**PROMPT**
Retype, word for word, every line from the one holding "popülasyonu hızlı ve odaklı bir şekilde" through the one holding "Sorunun kaynağına ilişkin çözüm" in the entries below, both included, and only those lines.

**EXCERPTED DATA**
::::

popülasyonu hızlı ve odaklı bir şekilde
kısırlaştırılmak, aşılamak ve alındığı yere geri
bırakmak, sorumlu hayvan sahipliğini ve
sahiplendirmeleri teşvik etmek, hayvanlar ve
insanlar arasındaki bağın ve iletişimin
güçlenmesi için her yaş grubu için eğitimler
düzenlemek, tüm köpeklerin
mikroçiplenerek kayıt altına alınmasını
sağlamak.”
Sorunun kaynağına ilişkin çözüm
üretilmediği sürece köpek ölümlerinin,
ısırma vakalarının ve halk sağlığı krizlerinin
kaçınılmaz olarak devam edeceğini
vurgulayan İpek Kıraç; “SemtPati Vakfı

::::

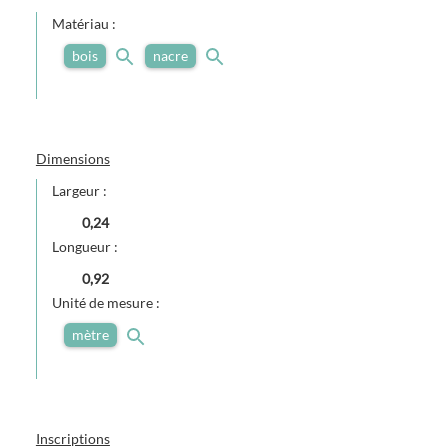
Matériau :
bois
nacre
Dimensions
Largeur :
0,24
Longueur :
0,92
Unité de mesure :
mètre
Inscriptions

::::

**WRITTEN RESPONSE**
popülasyonu hızlı ve odaklı bir şekilde
kısırlaştırılmak, aşılamak ve alındığı yere geri
bırakmak, sorumlu hayvan sahipliğini ve
sahiplendirmeleri teşvik etmek, hayvanlar ve
insanlar arasındaki bağın ve iletişimin
güçlenmesi için her yaş grubu için eğitimler
düzenlemek, tüm köpeklerin
mikroçiplenerek kayıt altına alınmasını
sağlamak.”
Sorunun kaynağına ilişkin çözüm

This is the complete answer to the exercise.